A student training to become a certified flight instructor is being prepared to train student pilots, private pilots, instrument pilots, commercial pilots, and multiengine pilots. That being said the student is only as good as his instructor. Becoming an instructor is very rewarding but, it comes with much responsibility. To sleep well at night after an eight hour day of pilot training, an instructor must know in his heart that he has given 100% effort to the students that are depending on him. Before signing a student to fly solo in the traffic pattern or on a cross country, the instructor should have extensively measured the student’s ability to perform well on his own. There can be no doubt in your mind when your signature is placed on a certificate or on an application authorizing a student to fly solo. Where there is doubt, the instructor will have no peace. So we want to be conservative and make sure that we as instructors have thoroughly trained and evaluated our students every step of the way. There can be no surprises.

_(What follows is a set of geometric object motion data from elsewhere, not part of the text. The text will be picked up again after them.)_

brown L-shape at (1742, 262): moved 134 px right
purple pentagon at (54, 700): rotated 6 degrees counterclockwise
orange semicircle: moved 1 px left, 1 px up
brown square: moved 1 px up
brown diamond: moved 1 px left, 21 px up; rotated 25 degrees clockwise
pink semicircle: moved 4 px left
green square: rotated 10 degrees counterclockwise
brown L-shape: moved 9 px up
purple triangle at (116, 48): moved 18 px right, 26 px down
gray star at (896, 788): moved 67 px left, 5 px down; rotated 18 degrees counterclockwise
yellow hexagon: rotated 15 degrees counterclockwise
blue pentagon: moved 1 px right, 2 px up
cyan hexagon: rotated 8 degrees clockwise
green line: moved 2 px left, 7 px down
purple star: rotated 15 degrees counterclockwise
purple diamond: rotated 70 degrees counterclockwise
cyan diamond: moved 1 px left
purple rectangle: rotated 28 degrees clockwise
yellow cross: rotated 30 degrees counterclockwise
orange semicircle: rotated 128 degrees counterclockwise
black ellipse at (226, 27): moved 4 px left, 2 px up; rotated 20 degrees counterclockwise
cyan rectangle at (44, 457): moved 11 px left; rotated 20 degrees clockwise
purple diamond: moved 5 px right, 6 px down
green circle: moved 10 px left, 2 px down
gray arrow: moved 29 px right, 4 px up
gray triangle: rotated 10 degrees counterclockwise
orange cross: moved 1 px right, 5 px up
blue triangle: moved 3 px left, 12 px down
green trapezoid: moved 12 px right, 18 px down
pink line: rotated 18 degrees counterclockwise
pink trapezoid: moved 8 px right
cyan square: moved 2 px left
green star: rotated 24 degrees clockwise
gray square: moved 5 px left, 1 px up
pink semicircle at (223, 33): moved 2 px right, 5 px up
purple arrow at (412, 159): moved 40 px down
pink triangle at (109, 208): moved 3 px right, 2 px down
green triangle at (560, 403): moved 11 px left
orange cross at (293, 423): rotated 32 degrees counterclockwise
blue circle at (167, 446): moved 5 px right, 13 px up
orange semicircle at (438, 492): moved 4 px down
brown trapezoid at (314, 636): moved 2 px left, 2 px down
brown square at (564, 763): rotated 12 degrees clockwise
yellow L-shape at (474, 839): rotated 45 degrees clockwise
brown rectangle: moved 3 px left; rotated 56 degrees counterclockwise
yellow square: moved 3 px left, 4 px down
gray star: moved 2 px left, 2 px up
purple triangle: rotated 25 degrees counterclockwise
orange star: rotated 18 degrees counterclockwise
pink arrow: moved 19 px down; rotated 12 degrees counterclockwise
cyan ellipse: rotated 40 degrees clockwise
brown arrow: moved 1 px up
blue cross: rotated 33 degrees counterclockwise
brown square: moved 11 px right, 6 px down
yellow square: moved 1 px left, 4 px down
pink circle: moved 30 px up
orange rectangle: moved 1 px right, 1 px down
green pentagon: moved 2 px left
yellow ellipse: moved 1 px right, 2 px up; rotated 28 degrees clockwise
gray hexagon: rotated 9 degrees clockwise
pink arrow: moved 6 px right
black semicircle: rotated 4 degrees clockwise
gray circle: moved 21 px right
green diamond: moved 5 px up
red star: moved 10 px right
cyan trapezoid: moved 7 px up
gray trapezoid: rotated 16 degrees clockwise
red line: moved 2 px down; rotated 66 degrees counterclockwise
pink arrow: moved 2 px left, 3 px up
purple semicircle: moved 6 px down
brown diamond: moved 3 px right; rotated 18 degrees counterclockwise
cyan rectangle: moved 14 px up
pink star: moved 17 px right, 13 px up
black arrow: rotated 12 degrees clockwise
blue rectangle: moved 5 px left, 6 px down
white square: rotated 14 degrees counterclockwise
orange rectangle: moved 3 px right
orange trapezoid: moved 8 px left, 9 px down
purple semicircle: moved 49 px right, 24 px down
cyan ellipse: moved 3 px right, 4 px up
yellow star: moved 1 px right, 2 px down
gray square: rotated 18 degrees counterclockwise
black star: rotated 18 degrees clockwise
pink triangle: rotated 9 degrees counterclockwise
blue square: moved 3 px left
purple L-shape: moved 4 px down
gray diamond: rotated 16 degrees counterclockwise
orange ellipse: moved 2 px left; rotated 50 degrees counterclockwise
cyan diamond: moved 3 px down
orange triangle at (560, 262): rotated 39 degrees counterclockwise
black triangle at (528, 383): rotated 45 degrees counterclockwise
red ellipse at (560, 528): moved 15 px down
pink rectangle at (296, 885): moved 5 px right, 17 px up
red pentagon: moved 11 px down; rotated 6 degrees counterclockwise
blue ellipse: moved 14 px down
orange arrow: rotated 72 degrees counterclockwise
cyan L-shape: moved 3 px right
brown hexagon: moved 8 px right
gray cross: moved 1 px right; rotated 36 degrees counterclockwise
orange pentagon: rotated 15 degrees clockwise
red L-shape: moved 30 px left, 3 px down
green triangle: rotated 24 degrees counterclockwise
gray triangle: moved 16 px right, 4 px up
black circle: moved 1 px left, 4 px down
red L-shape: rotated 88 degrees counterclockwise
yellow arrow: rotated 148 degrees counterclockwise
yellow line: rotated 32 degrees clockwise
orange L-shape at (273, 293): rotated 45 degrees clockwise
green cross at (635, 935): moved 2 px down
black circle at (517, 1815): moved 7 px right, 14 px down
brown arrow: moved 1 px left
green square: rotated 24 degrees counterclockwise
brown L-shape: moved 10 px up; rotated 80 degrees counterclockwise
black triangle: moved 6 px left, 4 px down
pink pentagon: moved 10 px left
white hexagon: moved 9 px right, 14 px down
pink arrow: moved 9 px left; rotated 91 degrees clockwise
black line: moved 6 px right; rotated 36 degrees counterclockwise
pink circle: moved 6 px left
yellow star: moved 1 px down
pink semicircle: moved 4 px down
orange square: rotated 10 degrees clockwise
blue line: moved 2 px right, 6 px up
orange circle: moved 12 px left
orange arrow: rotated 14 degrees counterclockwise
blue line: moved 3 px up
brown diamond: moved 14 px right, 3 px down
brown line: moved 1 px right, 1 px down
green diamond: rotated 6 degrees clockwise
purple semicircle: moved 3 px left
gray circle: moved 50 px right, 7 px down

At a busy flight school, instructor pilots can earn a good living while building up 800-1000 hours of flight time per year. By becoming an instructor, you will learn to become more exact in all things related to flying. This will make you a more professional commercial pilot, and prepare you for the Airline Transport Pilot position with a major airline or corporate flight department.
Training pilots on the primary and advanced levels requires an instructor to start from the beginning and help the student to experience slow and steady growth. Patience is a virtue that is most desirable for the instructor pilot on any level. Learning plateaus are a normal part of pilot training however, diligence and determination will pay off. Learn to enjoy pilot training with your student by celebrating the victories. For example, a student’s first landing without you as the instructor touching the control wheel, or a first supervised solo that was completed successfully, or when a student returns home from his first solo cross-country flight. These are successes to be celebrated prior to the flight test. When a flight test has been completed successfully, you and your student should celebrate the achievement that you worked on together. It was a team effort, and by both of you giving 100% effort the outcome was successful. This is something to be proud of.
The trainees will master the skills of the Private and Commercial Pilot ratings.Also, they will learn how to be an effective teacher and understand all FAA rules and regulations that accompany being an instructor. The trainee will learn in this training through the use of the simulator and aircraft.
The trainee perfects both teaching and instrument flying skills while sitting in the right seat of the cockpit, develops the knowledge and ability to teach others instrument flying procedures. Training utilizes instrument equipped aircraft and a AATD simulator. The training course consists of 10-20 hours of flying and 10-20 hours of ground time.
The trainees will master the skills of the Private, Commercial, and Instrument Pilot skills flying multi-engine plane from the right seat. Also, trainee will learn how to be an effective teacher. The trainee will learn in this training through the use of the simulator and aircraft.